» **Extract**:
Norah Elliott (b.1903): Life & Labour – Writing Lives

Norah Elliott (b.1903): Life & Labour

During the 19th and early 20th centuries, work dominated the lives of the labouring classes. Families worked long hours and had little leisure time, earning only enough to survive, and Norah’s ancestors were no different. A large section of Norah Elliott’s memoir is about the life of her Grandfather, Henry Pilch, and his laborious work.

Agricultural Laborers’ Union card, belonging to Henry Pilch (Norah’s Grandfather)

Norah notes that her ‘grandfather was evidently a farm labourer’. However, she goes on to reveal that ‘farming could not have been in too prosperous a state at the time [and] in Nottinghamshire new pits had been sunk at Annesley and Newstead and in November 1873 [her] grand-father left Norfolk to work at Annesley Colliery’. Norah’s grandfather, Henry Pilch, travelled from Weasenham to Nottingham, to East Kirkley where he walked three miles to the Annesley Pit. His determination to complete two jobs (one in agriculture, the other in the pits) exhibits the hard life of an ordinary working-class citizen – working extremely hard whilst earning little money. Like the life of Richard W. Morris, Norah’s father followed in the footsteps of his father, and Norah’s brother did the same, as though this was the ‘natural progression and expectation’ (Wainwright, 2017).

“I soon found out that Grammar schools had ceased teaching Botany… I was reduced to applying for General Science posts and obtained an interview for a science teacher at Maltby Hall School”

Being a woman, Norah did not follow in the footsteps of her father. After leaving college, Norah’s first job was a science teacher at Maltby Hall School in the West Riding. Having saved up enough money, Norah visited France during the summer holidays. Clerks, teachers, and small businessmen, as well as the more affluent members of the working-class, were those who took holidays such as Norah’s.[1] As she talks about her holiday in France, we learn about her cultural intellect as she talks about the Louvre, where she saw the “Mona Lisa” and “The Winged Victory”. She visited Notre Dame, the Church of St.Madeline and went up the Eiffel Tower.

All of these things would seem extremely extravagant to her ancestors, including her grandfather whose only holiday was to Norfolk. This difference highlights Norah’s so-called ’embourgeoisement’, in which working-class citizens like Norah embraced middle class values and social life. As British society moved into a postindustrial phase and its labour force became more saturated with white-collar service positions, most people became middle class in their standards of living and lifestyles.[2] In his extensive work on class, Robert Roberts wrote that the working class was not ‘a great amalgam of artisan and labouring groups united by a common aim and culture’, highlighting the variant nature of the working-class. Also, Norah was not married and had no family, therefore she needed to go out to work in order to support herself and to survive.

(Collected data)

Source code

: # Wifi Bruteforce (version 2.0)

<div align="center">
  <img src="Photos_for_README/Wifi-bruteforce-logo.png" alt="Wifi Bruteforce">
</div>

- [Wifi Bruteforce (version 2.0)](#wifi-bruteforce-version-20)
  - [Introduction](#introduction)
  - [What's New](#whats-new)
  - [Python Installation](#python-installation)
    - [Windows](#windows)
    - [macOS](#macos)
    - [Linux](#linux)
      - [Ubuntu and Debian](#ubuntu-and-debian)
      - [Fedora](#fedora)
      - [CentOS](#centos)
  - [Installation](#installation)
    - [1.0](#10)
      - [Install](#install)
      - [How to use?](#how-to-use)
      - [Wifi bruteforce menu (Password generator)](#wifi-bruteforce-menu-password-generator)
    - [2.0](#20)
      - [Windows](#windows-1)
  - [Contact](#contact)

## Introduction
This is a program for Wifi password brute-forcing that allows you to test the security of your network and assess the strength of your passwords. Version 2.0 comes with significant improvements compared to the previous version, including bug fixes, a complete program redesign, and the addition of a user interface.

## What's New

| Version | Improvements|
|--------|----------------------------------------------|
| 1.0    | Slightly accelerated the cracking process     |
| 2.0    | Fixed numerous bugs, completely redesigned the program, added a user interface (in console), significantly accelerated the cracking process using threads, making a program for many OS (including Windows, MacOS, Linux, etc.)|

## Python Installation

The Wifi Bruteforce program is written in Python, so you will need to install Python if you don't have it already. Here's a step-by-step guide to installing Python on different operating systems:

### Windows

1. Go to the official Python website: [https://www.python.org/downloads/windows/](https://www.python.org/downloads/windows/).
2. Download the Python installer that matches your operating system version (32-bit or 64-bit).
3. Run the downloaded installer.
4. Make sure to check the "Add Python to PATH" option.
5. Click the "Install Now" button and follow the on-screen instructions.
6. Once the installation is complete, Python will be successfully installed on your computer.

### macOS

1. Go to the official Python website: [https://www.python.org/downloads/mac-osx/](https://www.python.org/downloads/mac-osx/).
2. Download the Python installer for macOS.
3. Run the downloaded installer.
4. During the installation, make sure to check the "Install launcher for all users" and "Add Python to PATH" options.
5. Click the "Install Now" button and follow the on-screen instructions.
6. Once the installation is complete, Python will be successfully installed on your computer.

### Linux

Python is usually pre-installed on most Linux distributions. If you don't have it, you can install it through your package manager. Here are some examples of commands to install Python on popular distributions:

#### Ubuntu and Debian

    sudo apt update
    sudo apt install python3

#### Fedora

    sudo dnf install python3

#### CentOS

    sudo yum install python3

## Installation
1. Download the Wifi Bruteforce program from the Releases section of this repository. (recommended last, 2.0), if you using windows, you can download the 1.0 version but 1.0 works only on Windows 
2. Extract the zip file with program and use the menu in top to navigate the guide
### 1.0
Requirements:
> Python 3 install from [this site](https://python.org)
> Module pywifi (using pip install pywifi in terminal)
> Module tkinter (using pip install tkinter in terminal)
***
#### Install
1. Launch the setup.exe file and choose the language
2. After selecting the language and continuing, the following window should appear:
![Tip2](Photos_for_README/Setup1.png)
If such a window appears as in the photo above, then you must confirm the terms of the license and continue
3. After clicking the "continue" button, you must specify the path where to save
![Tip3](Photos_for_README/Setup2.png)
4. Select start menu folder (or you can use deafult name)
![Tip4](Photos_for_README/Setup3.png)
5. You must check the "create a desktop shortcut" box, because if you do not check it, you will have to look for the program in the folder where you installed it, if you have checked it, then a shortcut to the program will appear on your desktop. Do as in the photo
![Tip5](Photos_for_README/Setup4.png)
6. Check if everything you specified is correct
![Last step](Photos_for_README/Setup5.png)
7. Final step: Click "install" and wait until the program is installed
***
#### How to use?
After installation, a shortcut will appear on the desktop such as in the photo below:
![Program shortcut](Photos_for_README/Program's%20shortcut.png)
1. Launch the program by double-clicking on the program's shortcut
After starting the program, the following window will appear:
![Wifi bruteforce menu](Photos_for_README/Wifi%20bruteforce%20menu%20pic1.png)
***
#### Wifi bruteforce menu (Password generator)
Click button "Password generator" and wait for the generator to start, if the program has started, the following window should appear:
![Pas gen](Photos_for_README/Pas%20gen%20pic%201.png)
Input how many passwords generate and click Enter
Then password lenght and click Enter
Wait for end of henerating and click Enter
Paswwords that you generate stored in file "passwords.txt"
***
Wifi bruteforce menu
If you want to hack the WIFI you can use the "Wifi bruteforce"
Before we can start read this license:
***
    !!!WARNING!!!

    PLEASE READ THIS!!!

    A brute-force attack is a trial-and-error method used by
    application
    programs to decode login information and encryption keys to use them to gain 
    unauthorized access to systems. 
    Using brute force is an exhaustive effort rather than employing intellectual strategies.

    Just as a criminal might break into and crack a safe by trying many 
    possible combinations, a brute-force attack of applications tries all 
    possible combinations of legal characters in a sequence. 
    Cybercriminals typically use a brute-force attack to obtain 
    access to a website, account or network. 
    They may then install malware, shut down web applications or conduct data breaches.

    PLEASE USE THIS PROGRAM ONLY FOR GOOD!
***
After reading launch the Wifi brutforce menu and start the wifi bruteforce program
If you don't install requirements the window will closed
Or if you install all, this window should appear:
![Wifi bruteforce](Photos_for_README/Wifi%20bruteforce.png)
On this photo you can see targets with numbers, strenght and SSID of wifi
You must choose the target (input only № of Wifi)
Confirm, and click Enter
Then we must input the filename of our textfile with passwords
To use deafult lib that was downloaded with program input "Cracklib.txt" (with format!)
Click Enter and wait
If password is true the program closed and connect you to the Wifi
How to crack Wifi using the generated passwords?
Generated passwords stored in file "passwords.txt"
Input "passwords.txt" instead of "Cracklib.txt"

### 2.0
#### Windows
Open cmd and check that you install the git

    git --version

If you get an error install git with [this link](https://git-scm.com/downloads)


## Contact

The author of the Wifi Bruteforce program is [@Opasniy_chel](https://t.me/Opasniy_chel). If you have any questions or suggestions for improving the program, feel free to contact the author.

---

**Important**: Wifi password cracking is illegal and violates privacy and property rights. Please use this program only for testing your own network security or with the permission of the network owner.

» **Required work**:
[1] In the listing, retype the stretch from the line containing "#### Ubuntu and Debian" through the line containing "sudo yum install python3", with both lines included.
[2] Extend the piece on Norah Elliott's life and labour, picking up after its final sentence.

» **Answers to the tasks**:
[1]
#### Ubuntu and Debian

    sudo apt update
    sudo apt install python3

#### Fedora

    sudo dnf install python3

#### CentOS

    sudo yum install python3

[2]
After World War 1, women were disparaged for taking ex-service men’s jobs, which in turn encouraged women to turn ‘back towards what was considered ‘women’s work’ like dressmaking, domestic work and work in ‘sweated industries’’[3], but not Norah. She had jobs in two schools during the interwar years. After being made Deputy Head (with no extra salary) at Maltby Hall School, Norah applied for a post at Carshalton West Secondary School and secured the position. However, following physical illnesses, ‘in 1938 feeling that life was getting too complicated, [she] went to the League [League of Empire] and started to arrange an exchange to Victoria [Australia] for the end of 1938 summer term’.

 

Works Cited

[1] Walton, John. Histories of Tourism: Representation, Identity and Conflict. Clevedon: Channel View Publications, 2005.

[2] Hurst, Charles. Social Inequality: Forms, Causes, and Consequences. Routledge, 2007.

[3] ‘Women and Work: 19th and early 20th century’. Striking-Women.org. Web. Accessed April 14th 2017.

Elliott, Norah. ‘Untitled’. The Autobiography of the Working Class: An Annotated, Critical Bibliography. Ed. John Burnett, David Vincent and David Mayall. Brighton: Harvester, 1984, 1987, 1989 (3 Vols) Nb. 2:242. Available at http://bura.brunel.ac.uk/handle/2438/10895

‘Norah Elliott’ in John Burnett, David Vincent and David Mayall (eds) The Autobiography of the Working Class: An Annotated, Critical Bibliography 1790-1945, 3 vols. (Brighton: Harvester, 1984, 1987, 1989): 2:242

Roberts, Robert. The Classic Slum: Salford Life in the First Quarter of the Century. Manchester: University of Manchester Press, 1971.

Wainwright, Lynne. ‘R.W. Morris (b.1895): Life and Labour.’ WritingLives.org. March 21st 2017. Web. Accessed April 14th 2017.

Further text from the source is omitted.